Modulation of outcome activity by momentum-biased reward prediction errors in the ventral striatum. Only participants with bipolar disorder showed momentum-biased reward prediction errors (error bars: standard error of the mean). BD, bipolar disorder group; CG, control group. doi.org/10.1016/j.bpsgos.2024.100330


These results bring a new perspective to the study of bipolar disorder: they show that reward processing is indeed dysregulated and is influenced by a “momentum bias,” that is, a propensity to follow an expectation cycle, which interferes with mood balance.


The left anterior insula, which helps monitor changes in body and emotional state, appears to be unable to communicate effectively with the striatum, which contributes to an exaggerated response to changes in perception, intensifying the emotional instability typical of the disorder.

Activation in the left anterior insula tracked the degree of momentum of reward prediction errors. In both groups, momentum was tracked by the left anterior insula, and this was not significantly different between groups. BD, bipolar disorder group; CG, control group. doi.org/10.1016/j.bpsgos.2024.100330


These findings suggest that treatments focused on stabilizing reward processing and strengthening communication between these brain regions may hold promise.
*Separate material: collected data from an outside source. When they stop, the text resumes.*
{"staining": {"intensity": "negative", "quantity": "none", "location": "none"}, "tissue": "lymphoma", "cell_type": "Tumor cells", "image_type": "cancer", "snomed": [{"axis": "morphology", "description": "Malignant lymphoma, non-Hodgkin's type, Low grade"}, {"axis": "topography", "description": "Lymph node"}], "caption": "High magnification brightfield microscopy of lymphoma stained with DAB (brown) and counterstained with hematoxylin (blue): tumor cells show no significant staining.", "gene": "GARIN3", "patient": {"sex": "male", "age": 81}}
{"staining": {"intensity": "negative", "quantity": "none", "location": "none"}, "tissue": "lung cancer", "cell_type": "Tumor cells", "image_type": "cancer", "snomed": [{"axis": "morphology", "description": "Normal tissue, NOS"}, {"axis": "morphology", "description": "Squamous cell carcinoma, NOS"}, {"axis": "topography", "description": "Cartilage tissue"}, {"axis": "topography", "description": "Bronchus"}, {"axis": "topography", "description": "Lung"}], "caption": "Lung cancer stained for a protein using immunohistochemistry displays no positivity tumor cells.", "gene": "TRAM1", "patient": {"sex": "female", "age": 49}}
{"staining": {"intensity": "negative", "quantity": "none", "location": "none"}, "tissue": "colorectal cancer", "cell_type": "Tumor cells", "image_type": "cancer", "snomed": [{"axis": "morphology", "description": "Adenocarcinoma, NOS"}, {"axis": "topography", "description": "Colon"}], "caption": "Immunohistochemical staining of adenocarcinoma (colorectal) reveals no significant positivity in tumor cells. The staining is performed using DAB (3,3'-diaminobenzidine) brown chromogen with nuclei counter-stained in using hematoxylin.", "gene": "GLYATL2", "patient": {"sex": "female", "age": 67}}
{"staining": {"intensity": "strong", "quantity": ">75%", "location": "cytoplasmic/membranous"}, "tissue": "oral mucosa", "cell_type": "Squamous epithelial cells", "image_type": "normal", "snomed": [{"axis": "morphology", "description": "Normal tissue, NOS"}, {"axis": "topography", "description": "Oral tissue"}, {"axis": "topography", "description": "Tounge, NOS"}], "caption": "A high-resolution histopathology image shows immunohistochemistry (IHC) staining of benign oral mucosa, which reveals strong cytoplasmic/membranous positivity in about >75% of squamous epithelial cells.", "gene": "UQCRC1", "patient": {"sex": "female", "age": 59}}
In addition, this research also opens the door for further studies using computational models that analyze momentary fluctuations to better understand bipolar disorder and other psychiatric conditions.



READ MORE:


Misperceiving Momentum: Computational Mechanisms of Biased Striatal Reward Prediction Errors in Bipolar Disorder

Hestia Moningk and Liam Mason

Biological Psychiatry Global Open Science

Volume 4, Issue 4, July 2024, 100330


Abstract:


Dysregulated reward processing and mood instability are core features of bipolar disorder that have largely been considered separately, with contradictory findings. We sought to test a mechanistic account that emphasizes an excessive tendency in bipolar disorder to enter recursive cycles in which reward perception is biased by signals that the environment may be changing for the better or worse. Participants completed a probabilistic reward task with functional magnetic resonance imaging. Using an influential computational model, we ascertained whether participants with bipolar disorder (n = 21) showed greater striatal tracking of momentum-biased reward prediction errors (RPEs) than matched control participants (n = 21). We conducted psychophysiological interaction analyses to quantify the degree to which each group modulated functional connectivity between the ventral striatum and left anterior insula in response to fluctuations in momentum. In participants with bipolar disorder, but not control participants, the momentum-biased RPE model accounted for significant additional variance in striatal activity beyond a standard model of veridical RPEs. Compared with control participants, participants with bipolar disorder exhibited lower insular-striatal functional connectivity modulated by momentum-biased RPEs, an effect that was more pronounced as a function of current manic symptoms. Consistent with existing theory, we found evidence that bipolar disorder is associated with a tendency for momentum to excessively bias striatal tracking of RPEs. We identified impaired insular-striatal connectivity as a possible locus for this propensity. We argue that computational psychiatric approaches that examine momentary shifts in reward and mood dynamics have strong potential for yielding new mechanistic insights and intervention targets.